The trolleys are common in Hermann, taking people around to places including wineries.

But now the service is under fire from Jefferson County Sheriff Dave Marshak.

A tweet from Marshak`s personal Twitter account reading, ‘Free `Marshak Consulting` for Herman trolleys. 42 people on a bus with no safety devices, cramped inside with metal, wood, and glass…on hilly state highways surrounded by wineries is predictable. A tragedy is just a matter of time. #deathtrap #duckboatnothing #justamatteroftime.

“It`s an attack. It`s a personal attack and an attack on my guys,” said Kevin Sanderlin who has owned Hermann Trolley, LLC for 11 years.

Sanderlin says he`s operated the trolleys with a clean record.

“We concern ourselves with safety. We don`t want anybody to get hurt or anything,” explained Sanderlin.

Sanderlin says his biggest issue was in October of last year when authorities say an SUV pulled out in front of a trolley leading to a crash.

The SUV driver was killed and several people were hurt including nine on the trolley.

Sanderlin runs eight trolleys and took us on the one that Sheriff Marshak rode.

Marshak posted pictures showing a crowded trolley with people sitting and standing.

Sanderlin says that particular trolley can hold 42 people.

Sanderlin told us, “I noticed he was a sheriff in one of the worst counties we have in Missouri with drugs. I think you ought to pay attention to more of that and their safety than coming to Hermann and taking care of our safety issues because we`ve got them under control.”

Sheriff Marshak tells us he was on the trolley this past Saturday and believes there are in his words ‘significant safety risks’.

He declined an on-camera interview but gave us a statement.

It reads in part, “I tweeted those considerations because I think it`s important for friends and family alike to weigh the risk of packing themselves in there if something goes wrong (collision or overturning accident).”

Trolley riders we spoke with understand the concerns but felt safe.

“As long as the drivers are accredited and they`re prone to safety that`s what would matter to me,” said Jason Lenear who was visiting Hermann with his wife.

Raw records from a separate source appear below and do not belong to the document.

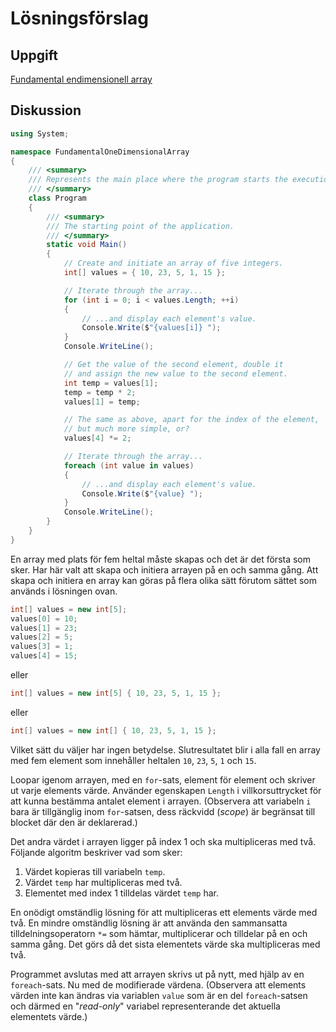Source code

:# Lösningsförslag

## Uppgift

[Fundamental endimensionell array](https://coursepress.gitbook.io/1dv024/ovningsuppgifter/del-1/fundamental-endimensionell-array)

## Diskussion

```c#
using System;

namespace FundamentalOneDimensionalArray
{
    /// <summary>
    /// Represents the main place where the program starts the execution.
    /// </summary>
    class Program
    {
        /// <summary>
        /// The starting point of the application.
        /// </summary>
        static void Main()
        {
            // Create and initiate an array of five integers.
            int[] values = { 10, 23, 5, 1, 15 };

            // Iterate through the array...
            for (int i = 0; i < values.Length; ++i)
            {
                // ...and display each element's value.
                Console.Write($"{values[i]} ");
            }
            Console.WriteLine();

            // Get the value of the second element, double it
            // and assign the new value to the second element.
            int temp = values[1];
            temp = temp * 2;
            values[1] = temp;

            // The same as above, apart for the index of the element,
            // but much more simple, or?
            values[4] *= 2;

            // Iterate through the array...
            foreach (int value in values)
            {
                // ...and display each element's value.
                Console.Write($"{value} ");
            }
            Console.WriteLine();
        }
    }
}
```

En array med plats för fem heltal måste skapas och det är det första som sker. Har här valt att skapa och initiera arrayen på en och samma gång. Att skapa och initiera en array kan göras på flera olika sätt förutom sättet som används i lösningen ovan.

```c#
int[] values = new int[5];
values[0] = 10;
values[1] = 23;
values[2] = 5;
values[3] = 1;
values[4] = 15;
```

eller

```c#
int[] values = new int[5] { 10, 23, 5, 1, 15 };
```

eller

```c#
int[] values = new int[] { 10, 23, 5, 1, 15 };
```

Vilket sätt du väljer har ingen betydelse. Slutresultatet blir i alla fall en array med fem element som innehåller heltalen `10`, `23`, `5`, `1` och `15`.

Loopar igenom arrayen, med en `for`-sats, element för element och skriver ut varje elements värde. Använder egenskapen `Length` i villkorsuttrycket för att kunna bestämma antalet element i arrayen. (Observera att variabeln `i` bara är tillgänglig inom `for`-satsen, dess räckvidd (_scope_) är begränsat till blocket där den är deklarerad.)

Det andra värdet i arrayen ligger på index 1 och ska multipliceras med två. Följande algoritm beskriver vad som sker:

1. Värdet kopieras till variabeln `temp`.
2. Värdet `temp` har multipliceras med två.
3. Elementet med index 1 tilldelas värdet `temp` har.

En onödigt omständlig lösning för att multipliceras ett elements värde med två. En mindre omständlig lösning är att använda den sammansatta tilldelningsoperatorn `*=` som hämtar, multiplicerar och tilldelar på en och samma gång. Det görs då det sista elementets värde ska multipliceras med två.

Programmet avslutas med att arrayen skrivs ut på nytt, med hjälp av en `foreach`-sats. Nu med de modifierade värdena. (Observera att elements värden inte kan ändras via variablen `value` som är en del `foreach`-satsen och därmed en "_read-only_" variabel representerande det aktuella elementets värde.)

The month-long Oktoberfest celebration starts this weekend in Hermann.

Sanderlin has a message, saying, “People that ride will make a judgment call and they`ll keep coming back and they`ll keeping riding because they know we work hard for them and we`re safe.”

Sanderlin believes the trolleys make Hermann safer because they stop people from drinking and driving.

The Missouri Highway Patrol says trolleys are not required to have seat belts.

Sanderlin says he would install seat belts if it was required.